Васька тянет меня за руку, улыбается:
— Идем, Сань! Скорее. Вот обрадуется дед Никанор, когда увидит нас!
И как только Васька сказал это, я сразу доверился ему.
Бежим рядом, взявшись за руки, оба одинаково оборванные, босоногие, оба одинаково веселые, счастливые тем, что несем обед дедушке Никанору.
Вот и шахтный двор: черное, замасленное прозрачное колесо над деревянным копром, дрожащая, замазученная нитка железного каната, крутая лестница, присыпанная угольной порошей, шахтеры, сверкающие белками глаз, бледные подслеповатые огоньки шахтерских лампочек...
Взлетаем на вершину лестницы. Бежим по какому-то деревянному сооружению, где катятся по рельсам туда и сюда с углем, породой и порожние шахтные вагончики.
Васька останавливается перед вагонеткой, полной угля, густо запотевшей крупными чистыми каплями, поворачивается ко мне, показывает свою щербинку:
— Видишь?.. Эта только что из-под земли вынырнула. Свеженькая!

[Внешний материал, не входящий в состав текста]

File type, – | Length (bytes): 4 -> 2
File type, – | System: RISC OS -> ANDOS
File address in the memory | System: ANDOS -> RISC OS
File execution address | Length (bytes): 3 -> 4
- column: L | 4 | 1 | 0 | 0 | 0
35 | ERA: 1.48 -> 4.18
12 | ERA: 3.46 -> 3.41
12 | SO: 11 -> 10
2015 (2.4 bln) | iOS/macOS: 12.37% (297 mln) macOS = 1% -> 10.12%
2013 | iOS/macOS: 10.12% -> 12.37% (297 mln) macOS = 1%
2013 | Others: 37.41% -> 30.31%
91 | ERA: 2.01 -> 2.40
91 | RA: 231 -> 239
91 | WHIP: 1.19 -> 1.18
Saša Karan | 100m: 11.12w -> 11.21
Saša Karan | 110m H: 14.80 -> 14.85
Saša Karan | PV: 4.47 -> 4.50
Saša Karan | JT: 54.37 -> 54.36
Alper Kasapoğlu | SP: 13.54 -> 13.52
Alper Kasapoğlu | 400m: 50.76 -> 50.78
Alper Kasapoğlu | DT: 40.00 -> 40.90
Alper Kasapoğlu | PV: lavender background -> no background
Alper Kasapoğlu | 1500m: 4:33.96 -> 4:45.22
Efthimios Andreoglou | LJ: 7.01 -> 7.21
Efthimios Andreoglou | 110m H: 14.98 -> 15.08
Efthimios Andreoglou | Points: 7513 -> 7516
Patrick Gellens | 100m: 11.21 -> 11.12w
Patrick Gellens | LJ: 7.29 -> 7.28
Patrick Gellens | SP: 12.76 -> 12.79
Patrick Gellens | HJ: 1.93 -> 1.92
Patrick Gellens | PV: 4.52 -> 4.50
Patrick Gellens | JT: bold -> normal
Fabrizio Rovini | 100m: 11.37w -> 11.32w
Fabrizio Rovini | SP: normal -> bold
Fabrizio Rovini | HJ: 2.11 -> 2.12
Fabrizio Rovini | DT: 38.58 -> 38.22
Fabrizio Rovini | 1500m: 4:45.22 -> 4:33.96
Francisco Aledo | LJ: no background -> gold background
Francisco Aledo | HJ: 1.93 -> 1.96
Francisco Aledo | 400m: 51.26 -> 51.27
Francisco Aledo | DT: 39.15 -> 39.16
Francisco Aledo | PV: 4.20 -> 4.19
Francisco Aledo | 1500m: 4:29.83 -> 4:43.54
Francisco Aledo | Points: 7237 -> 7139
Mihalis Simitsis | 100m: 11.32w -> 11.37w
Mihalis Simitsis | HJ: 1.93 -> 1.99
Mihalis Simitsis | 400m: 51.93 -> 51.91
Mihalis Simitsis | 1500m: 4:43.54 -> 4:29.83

И бежит дальше, ловко и бесстрашно перепрыгивая через шпалы и рельсы, висящие над пропастью.
Еле поспеваю за ним.
Он останавливается перед четырехугольной ямой, огражденной железной ржавой решеткой, снисходительно смотрит на меня.
— Что это такое, знаешь? — И не дожидаясь моего ответа, говорит: — Ствол, двери в шахту.
К нам подходит высокий сутулый человек в тяжелых мокрых чунях, в набрякшей шапке, в брезентовом плаще, подпоясанном бечевкой. Васька весело с ним здоровается:
— Наше вам, дядя Никита! — Повернувшись ко мне, добавляет: — Сторож ствола, рукоятчик.
Я тоже здороваюсь с Никитой. Я хорошо и давно его знаю. Он живет в Собачеевке на нашей, солнечной, стороне оврага. И Никита меня тоже знает. Но он смотрит на меня и на Ваську так, будто в первый раз видит.
— А вы чего сюда забрались, мальцы ? — гудит над нашими головами сиплый простуженный голос Никиты.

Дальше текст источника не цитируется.